Your assignment:
What is needed is a word-for-word copy of the listing below, without pictures.

Supplied material:
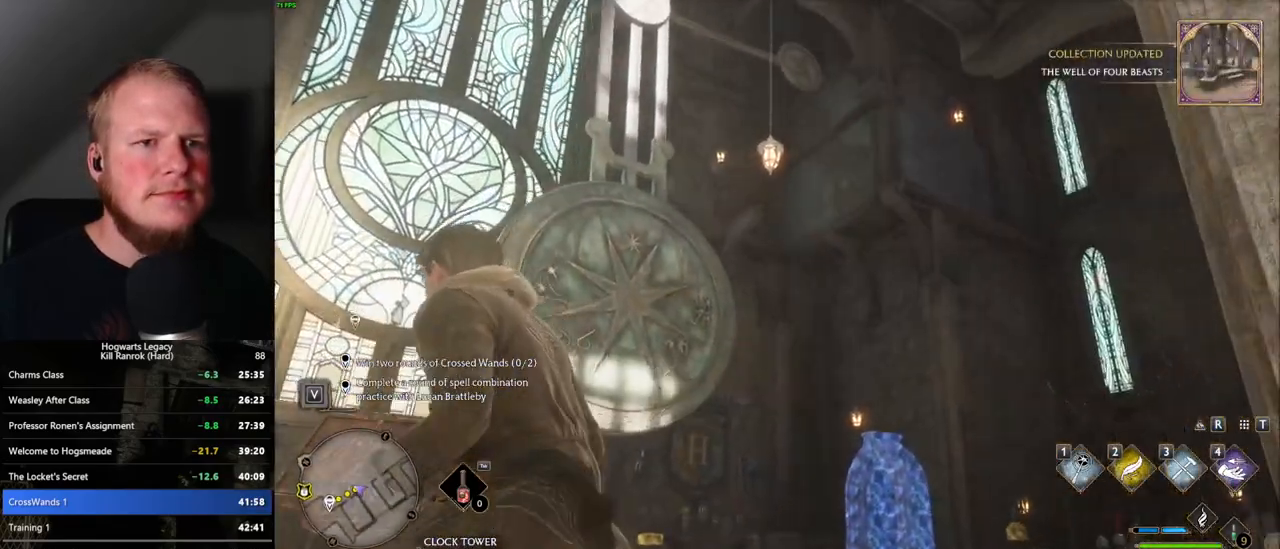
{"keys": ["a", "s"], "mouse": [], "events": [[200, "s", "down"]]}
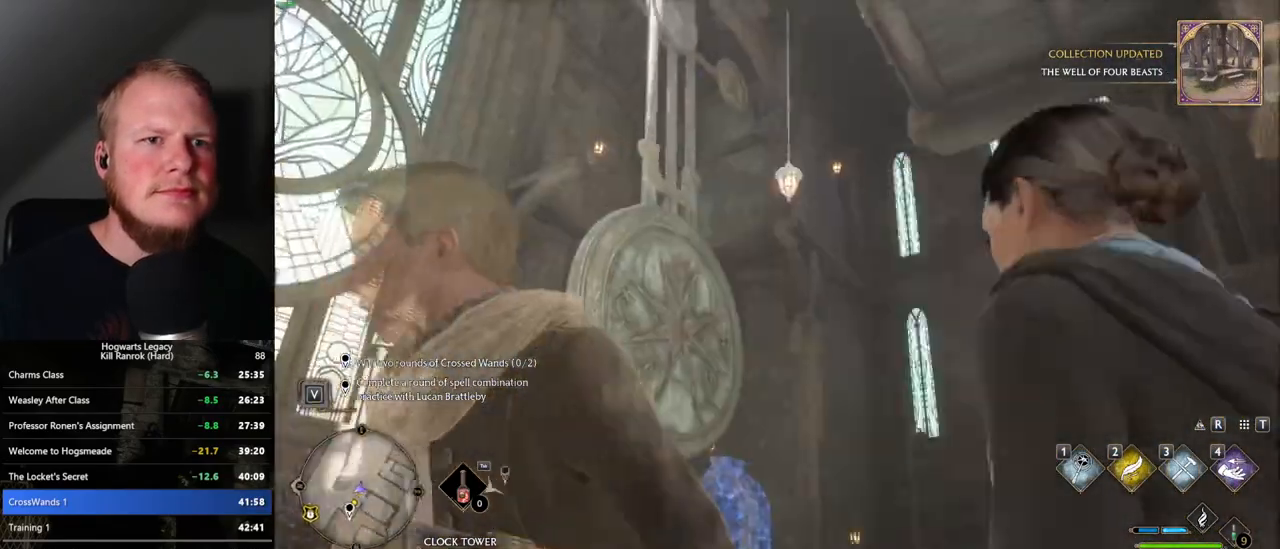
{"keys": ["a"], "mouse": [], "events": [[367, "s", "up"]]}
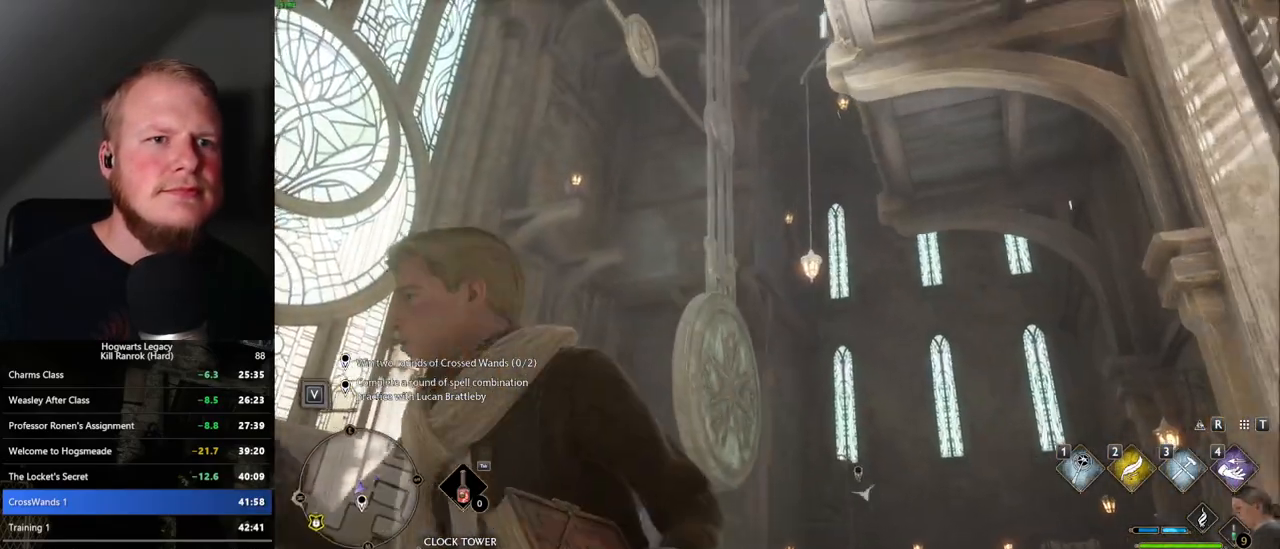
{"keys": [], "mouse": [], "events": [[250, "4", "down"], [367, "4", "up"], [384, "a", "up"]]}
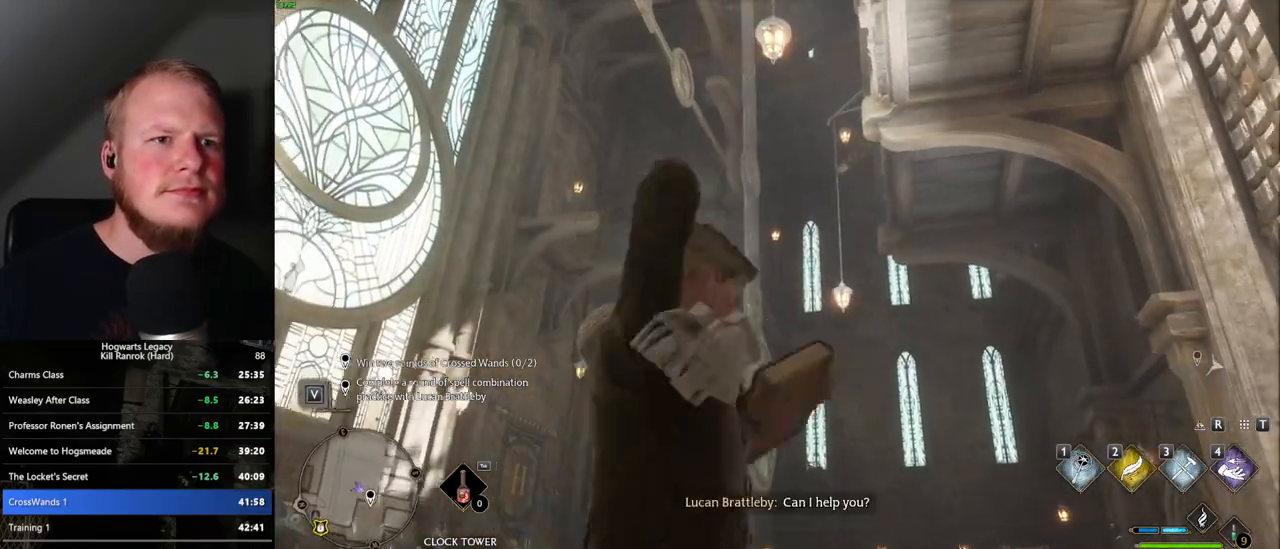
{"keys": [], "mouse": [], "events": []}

Response to the task:
{"keys": ["a", "s"], "mouse": [], "events": [[200, "s", "down"]]}
{"keys": ["a"], "mouse": [], "events": [[367, "s", "up"]]}
{"keys": [], "mouse": [], "events": [[250, "4", "down"], [367, "4", "up"], [384, "a", "up"]]}
{"keys": [], "mouse": [], "events": []}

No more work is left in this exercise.